> _Given text_
Assign the hybridization, shape and magnetic moment of [Cu(CN)4]: — Coordination Compounds Chemistry Question

💡 Solution & Explanation

# Analysis of $K_3[Cu(CN)_4]$ **Step 1: Identify the central metal and its oxidation state** - Cu in $K_3[Cu(CN)_4]$ has oxidation state +1 (since $3(+1) + x + 4(-1) = 0$ gives $x = +1$) - Electronic configuration: Cu⁺ is $[Ar]3d^{10}$ (d¹⁰ configuration) **Step 2: Analyze the ligand environment** - CN⁻ is a strong field ligand - 4 CN⁻ ligands coordinate to Cu⁺ → tetrahedral geometry **Step 3: Determine hybridization** - With 4 ligands in tetrahedral arrangement: $sp^3$ hybridization **Step 4: Determine shape** - 4 coordinate covalent bonds, no lone pairs on Cu⁺ - **Tetrahedral shape** **Step 5: Calculate magnetic moment** - Cu⁺ has $d^{10}$ configuration: all d-orbitals are fully filled - Number of unpaired electrons = 0 - Magnetic moment: $$\mu = \sqrt{n(n+2)} \text{ B.M.} = \sqrt{0(0+2)} = 0 \text{ B.M.}$$ - The complex is **diamagnetic** **Answer: Hybridization = $sp^3$, Shape = Tetrahedral, Magnetic moment = 0 B.M. (diamagnetic)**

> _Short exercise_
Please turn the paragraph of the copper cyanide solution above that begins "Analysis of" into a short list that keeps its main facts.

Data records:
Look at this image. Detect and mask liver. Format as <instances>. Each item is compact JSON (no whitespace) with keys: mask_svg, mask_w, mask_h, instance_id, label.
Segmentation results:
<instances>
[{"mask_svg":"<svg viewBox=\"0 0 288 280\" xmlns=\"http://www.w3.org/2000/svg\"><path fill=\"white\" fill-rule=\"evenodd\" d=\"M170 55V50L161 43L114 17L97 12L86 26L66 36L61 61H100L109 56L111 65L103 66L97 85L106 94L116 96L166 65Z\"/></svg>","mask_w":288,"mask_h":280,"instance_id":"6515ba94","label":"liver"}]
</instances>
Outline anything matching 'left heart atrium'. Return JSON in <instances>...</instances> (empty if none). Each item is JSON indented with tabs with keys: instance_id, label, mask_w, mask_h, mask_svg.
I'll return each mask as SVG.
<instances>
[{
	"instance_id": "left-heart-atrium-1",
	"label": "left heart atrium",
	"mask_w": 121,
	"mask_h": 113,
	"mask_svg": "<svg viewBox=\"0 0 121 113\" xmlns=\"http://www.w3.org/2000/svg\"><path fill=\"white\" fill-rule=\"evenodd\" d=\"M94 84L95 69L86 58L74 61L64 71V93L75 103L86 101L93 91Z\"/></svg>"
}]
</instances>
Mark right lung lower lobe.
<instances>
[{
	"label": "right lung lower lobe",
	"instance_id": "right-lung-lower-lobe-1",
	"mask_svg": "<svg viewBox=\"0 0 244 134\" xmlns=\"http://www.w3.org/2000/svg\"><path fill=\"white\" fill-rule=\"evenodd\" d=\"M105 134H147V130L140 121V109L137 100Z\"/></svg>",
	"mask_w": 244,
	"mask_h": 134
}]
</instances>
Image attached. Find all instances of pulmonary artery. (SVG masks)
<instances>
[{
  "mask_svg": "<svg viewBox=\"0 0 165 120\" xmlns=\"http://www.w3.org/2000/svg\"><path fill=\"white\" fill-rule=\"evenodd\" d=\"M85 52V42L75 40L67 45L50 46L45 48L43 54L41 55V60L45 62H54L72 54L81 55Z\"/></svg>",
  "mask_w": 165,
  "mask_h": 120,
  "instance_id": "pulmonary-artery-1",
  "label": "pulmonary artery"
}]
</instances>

> _Result of the task_
- Central metal: Cu in K3[Cu(CN)4] has oxidation state +1, from 3(+1) + x + 4(-1) = 0, and Cu⁺ has the configuration [Ar]3d¹⁰.
- Ligands: four CN⁻, a strong field ligand, bind to Cu⁺ in a tetrahedral arrangement.
- Hybridization: sp³.
- Shape: tetrahedral, with four coordinate covalent bonds and no lone pairs on Cu⁺.
- Magnetic moment: all d-orbitals are filled, so there are 0 unpaired electrons. The moment is μ = √(0(0+2)) = 0 B.M., and the complex is diamagnetic.